GIVEN EXERCISE:
Convert the lines below into a numbered list, skipping any blank lines and leaving the pictures out.

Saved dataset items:
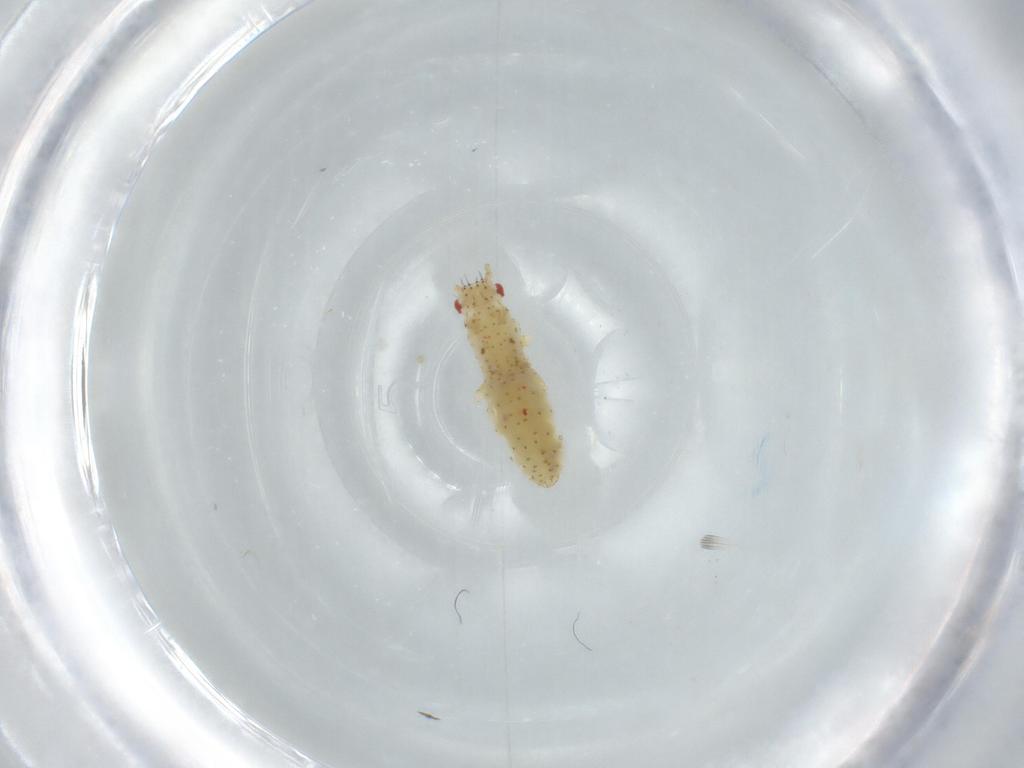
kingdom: Animalia
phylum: Arthropoda
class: Insecta
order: Hemiptera
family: Aphididae
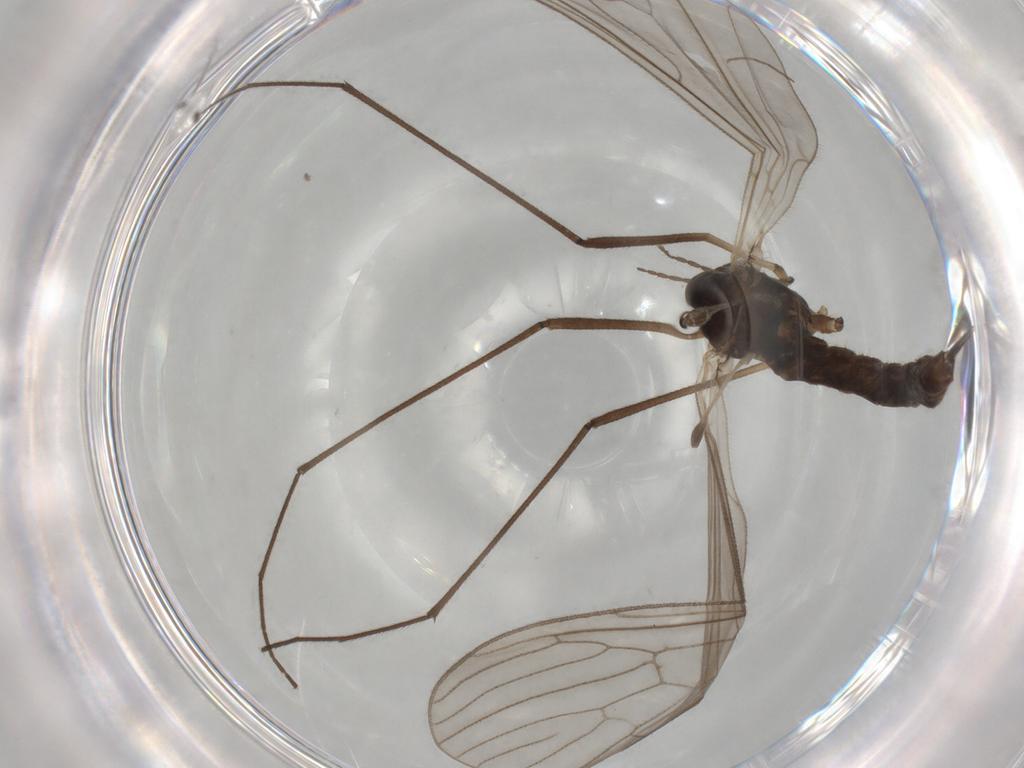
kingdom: Animalia
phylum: Arthropoda
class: Insecta
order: Diptera
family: Trichoceridae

SOLUTION TO THE EXERCISE:
1. kingdom: Animalia
2. phylum: Arthropoda
3. class: Insecta
4. order: Hemiptera
5. family: Aphididae
6. kingdom: Animalia
7. phylum: Arthropoda
8. class: Insecta
9. order: Diptera
10. family: Trichoceridae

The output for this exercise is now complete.